# PROBLEM:
Pull out each of these lines word for word, leaving nothing out and changing nothing.

Stored data entries:
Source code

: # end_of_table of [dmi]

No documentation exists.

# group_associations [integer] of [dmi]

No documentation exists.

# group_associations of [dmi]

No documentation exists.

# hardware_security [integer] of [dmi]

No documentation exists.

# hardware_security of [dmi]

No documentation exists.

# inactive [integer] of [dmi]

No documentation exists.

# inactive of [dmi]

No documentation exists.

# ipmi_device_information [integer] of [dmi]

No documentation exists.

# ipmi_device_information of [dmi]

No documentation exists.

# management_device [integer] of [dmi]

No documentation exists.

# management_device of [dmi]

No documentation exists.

# TASK SOLUTION:
Source code

: # end_of_table of [dmi]

No documentation exists.

# group_associations [integer] of [dmi]

No documentation exists.

# group_associations of [dmi]

No documentation exists.

# hardware_security [integer] of [dmi]

No documentation exists.

# hardware_security of [dmi]

No documentation exists.

# inactive [integer] of [dmi]

No documentation exists.

# inactive of [dmi]

No documentation exists.

# ipmi_device_information [integer] of [dmi]

No documentation exists.

# ipmi_device_information of [dmi]

No documentation exists.

# management_device [integer] of [dmi]

No documentation exists.

# management_device of [dmi]

No documentation exists.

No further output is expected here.